A situation exceptionnelle, mesure exceptionnelle. Mercredi 2 février, les députés du conseil régional de Kharkiv ont solennellement demandé au président ukrainien, Volodymyr Zelensky, de modifier la loi sur le budget de l'Etat pour 2022 et d'augmenter les dépenses de défense en raison de la crise actuelle. Concrètement, les élus réclament une rallonge de 300 millions de hryvnia (lien en russe), soit près de 9,5 millions d'euros, "à un moment où la Russie renforce ses positions près des frontières de l'Ukraine".
"S'il faut fuir, je fais comment ?"
Toute cette agitation fait sourire Iryna Khyzhnyak, coordinatrice régionale du parti OPZJ (Plateforme d'opposition - Pour la vie), étiqueté pro-Moscou. "II suffit pour la Russie de dire de quoi elle est capable pour qu'elle ne soit pas obligée de le faire, résume l'avocate de 50 ans. C'est de la folie de penser qu'on peut se passer de la Russie. On en a besoin, tout le monde en a besoin, il faut être ami avec la Russie. Dans deux mois, vous verrez, on se réveillera dans un autre monde. Dans ces tensions, ce n'est pas Moscou qui est fautif mais les Etats-Unis et l'Otan." Avant d'ajouter : "Je vais vous dire, je crois que cette crise arrange aussi le gouvernement ukrainien. Ça éloigne les gens des vrais problèmes qui touchent le pays.
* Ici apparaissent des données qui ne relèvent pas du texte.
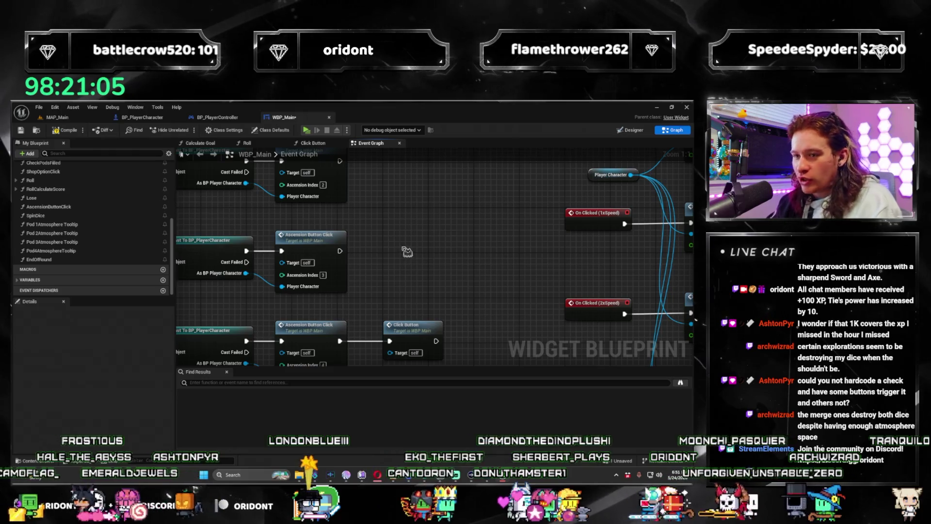
# Step: Paste Click Button calls for the remaining rows down to Ascension Index 2 and 1
pyautogui.press('ctrl+v')
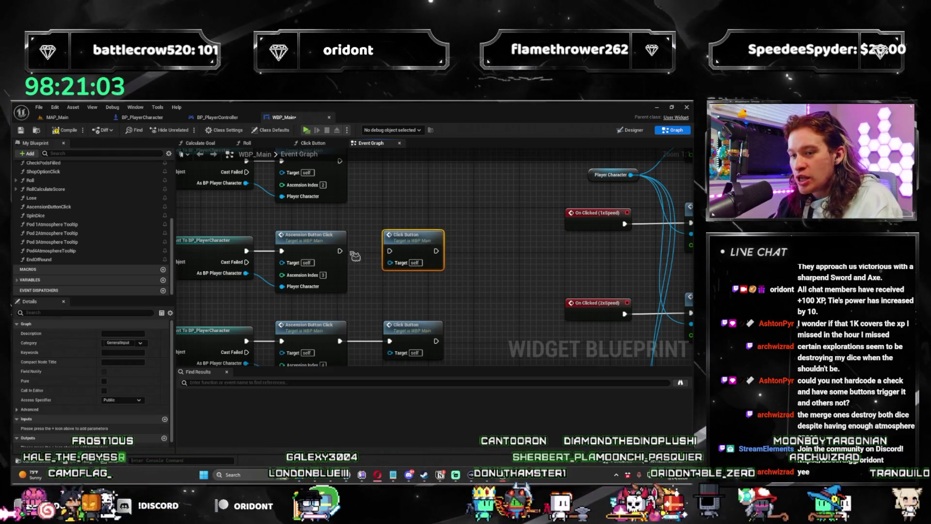
pyautogui.moveTo(398, 256); pyautogui.dragTo(422, 266)
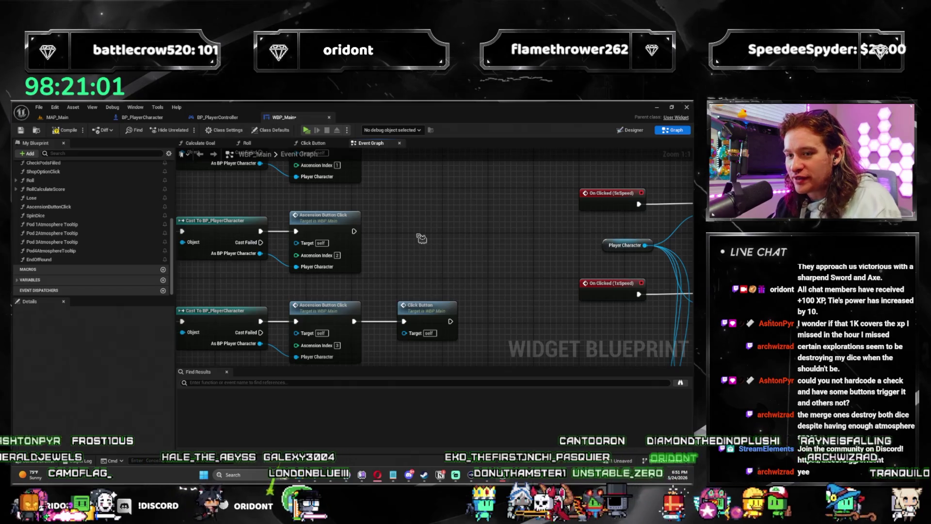
pyautogui.press('ctrl+v')
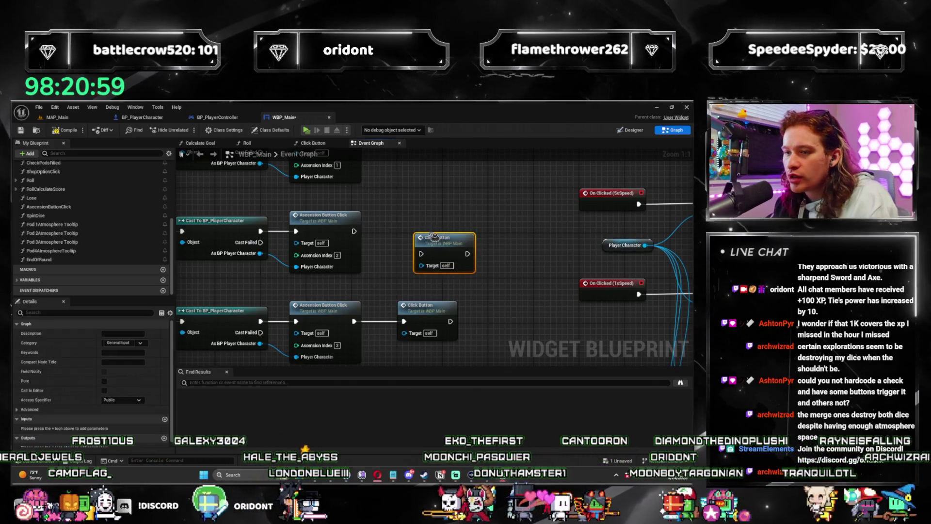
pyautogui.moveTo(435, 243)
pyautogui.mouseDown()
pyautogui.moveTo(424, 219)
pyautogui.moveTo(405, 216)
pyautogui.moveTo(410, 204)
pyautogui.mouseUp()
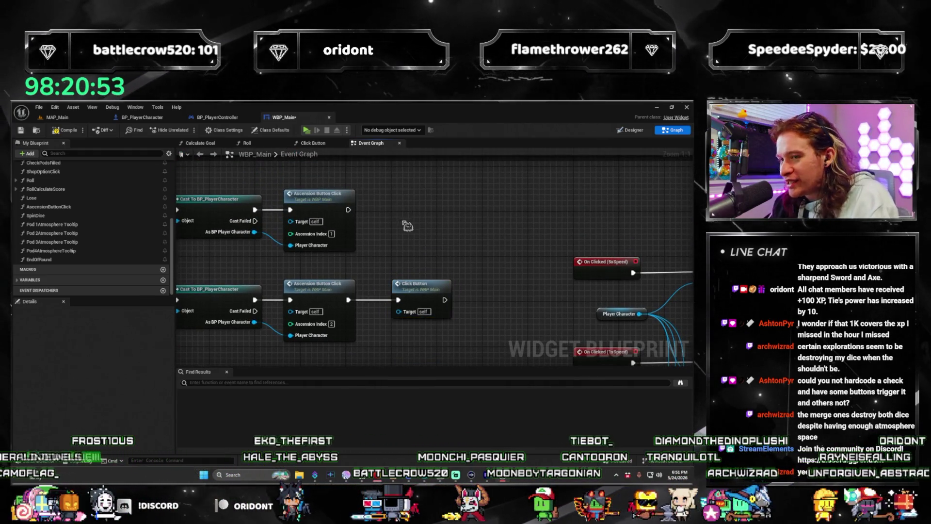
pyautogui.press('ctrl+v')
Les prix, l'inflation, la corruption..."
Au centralni rynok, le marché central, même les plus fervents défenseurs de la patrie ukrainienne ne sont plus très loin de penser la même chose. "On me demande de me préparer à toute éventualité alors que j'ai déjà du mal à payer mes factures", raconte Mariya, la trentaine, doudoune bleu ciel, cabas dans la main, croisée près du vendeur d'huile. "Vous ne trouvez pas ça fou ? Et s'il faut fuir, je fuis où, je fuis comment, je fuis avec quel argent ?"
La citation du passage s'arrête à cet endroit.